Selected passage:
+++
The usual way to explain this is to suggest that adults become biased in favour of their allegiances. Stories bolster those allegiance. Fair enough – it’s a very common explanation of these things and both sides in any debate are quite likely to use it to accuse the other lot of bias.

Yet many people do not seem to have a well-developed ability to imagine plausible political futures in the first place. As if we are losing the ability to see these things. As if prosperity and comfort have blunted our real world experiences. As if we are losing the ability to analyse.

Stories are taking over and there is little we can do if a catastrophic future lurks just over the horizon. However bad that future may be, collectively we are unlikely to foresee it.

Wednesday, 17 July 2019

Mere speculation

This is merely speculation but I’ve been wondering why the global warming climate change climate emergency stories have recently been spewed out in even greater numbers than usual by the mainstream media. Why have the usual suspects suddenly started to declare climate emergencies all over the place? It's unprecedented.
+++
Records shown:
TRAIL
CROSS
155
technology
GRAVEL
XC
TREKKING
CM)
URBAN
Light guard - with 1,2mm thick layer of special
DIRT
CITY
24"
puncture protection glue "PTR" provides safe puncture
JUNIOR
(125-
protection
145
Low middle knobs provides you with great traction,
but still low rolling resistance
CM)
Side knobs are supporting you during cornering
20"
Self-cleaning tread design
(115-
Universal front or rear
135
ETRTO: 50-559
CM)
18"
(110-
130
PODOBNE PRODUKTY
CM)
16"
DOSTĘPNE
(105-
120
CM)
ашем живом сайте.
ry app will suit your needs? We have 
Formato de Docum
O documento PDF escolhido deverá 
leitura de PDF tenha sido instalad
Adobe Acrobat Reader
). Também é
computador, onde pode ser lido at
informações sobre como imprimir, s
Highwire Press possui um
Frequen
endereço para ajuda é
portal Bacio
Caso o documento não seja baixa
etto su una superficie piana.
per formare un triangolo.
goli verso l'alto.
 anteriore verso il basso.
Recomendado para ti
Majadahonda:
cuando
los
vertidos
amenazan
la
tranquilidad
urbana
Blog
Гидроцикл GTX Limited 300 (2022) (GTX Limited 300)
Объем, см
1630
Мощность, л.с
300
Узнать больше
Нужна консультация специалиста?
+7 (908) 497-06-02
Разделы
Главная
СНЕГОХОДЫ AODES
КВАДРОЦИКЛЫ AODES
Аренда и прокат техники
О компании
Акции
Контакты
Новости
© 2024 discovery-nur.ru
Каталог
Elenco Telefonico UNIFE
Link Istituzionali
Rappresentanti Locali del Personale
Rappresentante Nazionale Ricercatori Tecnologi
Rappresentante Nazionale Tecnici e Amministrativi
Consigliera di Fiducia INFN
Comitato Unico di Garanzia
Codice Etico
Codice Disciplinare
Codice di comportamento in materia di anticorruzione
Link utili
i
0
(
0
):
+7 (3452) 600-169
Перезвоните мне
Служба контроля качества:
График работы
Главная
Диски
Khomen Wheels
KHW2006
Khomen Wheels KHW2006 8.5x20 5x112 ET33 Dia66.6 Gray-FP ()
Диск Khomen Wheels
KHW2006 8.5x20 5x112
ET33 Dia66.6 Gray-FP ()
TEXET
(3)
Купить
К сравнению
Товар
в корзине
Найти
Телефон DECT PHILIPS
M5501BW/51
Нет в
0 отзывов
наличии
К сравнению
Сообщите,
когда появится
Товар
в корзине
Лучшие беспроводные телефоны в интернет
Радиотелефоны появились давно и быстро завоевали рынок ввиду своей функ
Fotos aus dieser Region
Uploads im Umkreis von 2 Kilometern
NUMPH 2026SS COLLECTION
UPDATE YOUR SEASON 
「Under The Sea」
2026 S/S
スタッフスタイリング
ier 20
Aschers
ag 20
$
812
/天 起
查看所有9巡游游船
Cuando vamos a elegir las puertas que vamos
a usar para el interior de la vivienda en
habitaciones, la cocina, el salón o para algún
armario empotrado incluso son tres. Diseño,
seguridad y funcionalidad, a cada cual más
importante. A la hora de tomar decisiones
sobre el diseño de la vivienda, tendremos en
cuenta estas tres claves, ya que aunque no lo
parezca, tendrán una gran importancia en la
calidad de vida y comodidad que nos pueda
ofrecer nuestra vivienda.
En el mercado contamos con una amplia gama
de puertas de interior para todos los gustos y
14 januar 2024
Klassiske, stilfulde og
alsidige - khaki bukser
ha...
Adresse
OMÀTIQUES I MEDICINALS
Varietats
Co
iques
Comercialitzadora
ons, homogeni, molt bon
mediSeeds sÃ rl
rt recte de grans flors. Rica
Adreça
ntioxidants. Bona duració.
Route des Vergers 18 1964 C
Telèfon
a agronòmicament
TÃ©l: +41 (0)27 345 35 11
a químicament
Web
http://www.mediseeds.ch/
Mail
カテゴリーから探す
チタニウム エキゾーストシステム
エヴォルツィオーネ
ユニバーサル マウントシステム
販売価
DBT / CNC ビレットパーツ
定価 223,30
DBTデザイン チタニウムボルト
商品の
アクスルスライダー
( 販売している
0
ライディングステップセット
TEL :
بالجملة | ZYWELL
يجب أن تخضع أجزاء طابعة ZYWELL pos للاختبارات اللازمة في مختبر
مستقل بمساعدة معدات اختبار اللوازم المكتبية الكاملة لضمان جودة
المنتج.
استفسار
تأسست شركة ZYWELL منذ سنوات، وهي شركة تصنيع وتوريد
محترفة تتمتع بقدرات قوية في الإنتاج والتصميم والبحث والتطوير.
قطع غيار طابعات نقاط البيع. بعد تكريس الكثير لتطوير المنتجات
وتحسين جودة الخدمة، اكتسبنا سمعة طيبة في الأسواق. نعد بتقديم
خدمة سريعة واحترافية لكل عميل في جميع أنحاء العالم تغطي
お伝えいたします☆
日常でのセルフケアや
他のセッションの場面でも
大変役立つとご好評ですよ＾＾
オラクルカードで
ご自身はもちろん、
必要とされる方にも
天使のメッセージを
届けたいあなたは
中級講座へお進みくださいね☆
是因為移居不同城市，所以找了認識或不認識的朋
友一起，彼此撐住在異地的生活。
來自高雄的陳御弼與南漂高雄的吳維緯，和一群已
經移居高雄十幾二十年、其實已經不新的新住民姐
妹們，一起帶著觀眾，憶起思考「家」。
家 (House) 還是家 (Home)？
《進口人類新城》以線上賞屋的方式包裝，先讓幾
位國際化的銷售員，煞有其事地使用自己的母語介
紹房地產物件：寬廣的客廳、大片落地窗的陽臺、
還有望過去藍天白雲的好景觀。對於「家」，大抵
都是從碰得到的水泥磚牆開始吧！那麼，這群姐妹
+++
Activities:
1. In the blog excerpt on stories and politics, what date is given for the post titled "Mere speculation"?
2. Carry on the blog excerpt on stories and politics, writing the next part after its last sentence.

Answer list:
1. Wednesday, 17 July 2019

2.
Anyhow here’s the speculation - and it is merely speculation. Maybe some authoritative source has quietly put it about that we are in for a protracted period of unambiguous cooling. In which case the official story will be – it could have been worse. Not an original thought of course, but something seems to be in the air. Not snow I hope.

Crashing Pelosi's Party

Tuesday, 16 July 2019

Time running out - again


When any one asks me what I think of the weather or of the Prime Minister, does my answer report anything that I have previously thought? Probably not; my past impressions are lost, or obliterated by the very question put to me; and I make bold to invent, on the spur of the moment, a myth about my sentiments on the subject.

George Santayana - Scepticism and Animal Faith (1923)

Monday, 15 July 2019


Today, walking by the river Wye from Monsal Head we found the old weir has been fenced off using barbed wire and stern notices. Seems odd as the weir has been accessible for as long as I can remember. Certainly since my parents brought us as youngsters.

Yes it is dangerous, but it looks dangerous and sounds dangerous. As does the A38. There will be reasons of course, there are always reasons for making things that bit crappier.

Saturday, 13 July 2019

Sack time

Theresa May's final Number 10 interview

In an exclusive broadcast interview in Downing Street, the prime minister has told the BBC that she will leave the job with a "mixture of pride and disappointment".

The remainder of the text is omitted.